Mengingat hal tersebut di atas, dapat diambil kesimpulan bahwa unsur buku, buku
baru, baju yang bersih, dan susu pada kalimat (154-157) menduduki fungsi O,
sedangkan unsur buku itu pada kalimat (158) menduduki fungsi S. Dalam bahasa
Indonesia O tidak pernah terletak di muka P, berbeda dengan S, yang dapat
terletak di muka P dan dapat pula teletak dibelakangnya, yaitu dalam kalimat
inverse.

Apabila kata kerja transitif itu digunakan secara absolut, maksudnya tidak
diikuti O, prefix meN- itu tidak hilang. Misalnya:

(164) Kalau Sdr. Ingin menjahit, menjahitlah di sini!
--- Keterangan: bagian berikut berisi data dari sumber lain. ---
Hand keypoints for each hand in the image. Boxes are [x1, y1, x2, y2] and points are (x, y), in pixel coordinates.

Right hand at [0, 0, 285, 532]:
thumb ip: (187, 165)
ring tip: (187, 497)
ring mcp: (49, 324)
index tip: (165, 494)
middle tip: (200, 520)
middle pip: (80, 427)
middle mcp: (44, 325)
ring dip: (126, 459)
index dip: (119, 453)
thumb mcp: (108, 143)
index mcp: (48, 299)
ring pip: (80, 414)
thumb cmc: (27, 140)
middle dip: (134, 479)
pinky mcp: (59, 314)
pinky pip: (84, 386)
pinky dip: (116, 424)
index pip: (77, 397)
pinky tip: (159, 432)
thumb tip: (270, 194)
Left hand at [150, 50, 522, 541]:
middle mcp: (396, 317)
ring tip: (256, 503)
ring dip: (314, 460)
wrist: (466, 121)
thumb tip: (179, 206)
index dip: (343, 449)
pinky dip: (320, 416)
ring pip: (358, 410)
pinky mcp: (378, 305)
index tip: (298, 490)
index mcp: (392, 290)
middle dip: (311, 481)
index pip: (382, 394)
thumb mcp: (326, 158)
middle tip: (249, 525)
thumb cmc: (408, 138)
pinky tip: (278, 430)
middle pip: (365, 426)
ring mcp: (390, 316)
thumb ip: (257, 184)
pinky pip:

Untuk memperhalus suruhan, di samping menambah partikel lah, kata tolong


dapat di pakai di muka kata kerja yang benefaktif, ialah kata kerja yang
menyatakan tindakan yang dimaksudkan bukan untuk kepentingan pelakunya.
Misalnya:

(165) Tolong ambilkan minum saya!

(166) Tolong belikan rokok!

(167) Tolong tuliskan surat!

2.3.3.2. Kalimat Persilahan

Selain ditandai oleh pola intonasi suruh, kalimat persilahan di tandai juga
oleh penambahan kata Silahkan yang diletakkan di awal kalimat. S kalimat boleh
dibunagkan, boleh juga tidak. Misalnya:

(168) Silahkan Bapak duduk di sini!

(169) Silahkan Tuan mengambil buku sendiri!

(170) Silahkan datang ke rumahku!

(171) Silahkan berangkat dahulu!

16
(172) Silahkan beristirahat!

2.3.3. Kalimat Ajakan

Sama halnya dengan kalimat persilahan dan kalimat suruh yang


sebenarnya, kalimat ajakan ini, berdasarkan fungsinya dalam hubungan situasi,
juga mengharapkan suatu tanggapan yang berupa tindakan, hanya perbedaannya
tindakan itu di sini bukan hanya dilakukan oleh orang yang di ajak bicara,
melainkan juga oleh orang yang berbicara atau penuturnya. Dengan kata lain
tindakan oleh kita.

Di samping ditandai oleh pola intonasi suruh, kalimat ini ditandai juga
oleh adanya kata-kata ajakan, ialah kata mari dan ayo yang diletakkan di awal
kalimat. Partikel lah dapat ditambahkan pada kedua kata itu menjadi marilah, dan
ayolah. S kalimat boleh dibuangkan, boleh juga tidak. Misalnya:

(173) Mari kita berangkat sekarang!

(174) Marilah belajar ke perpustakaaan pusat!

(175) Ayo kita bermain sepak bola!

(176) Ayolah duduk di depan!

2.3.3.4. Kalimat Larangan

Di samping ditandai oleh pola intonasi suruh, kalimat larangan ditandai


juga oleh adanya kata jangan di awal kalimat. Partikel lah dapat ditambahkan
pada kata tersebut untuk memperhalus larangan. S kalimat boleh dibuangkan,
boleh juga tidak. Misalnya:

(177) Jangan engkau membaca buku itu!

(178) Janganlah engkau berangkat sendiri!

(179) Jangan suka menyakiti hati orang!

(180) Jangan dibawa pulang buku itu!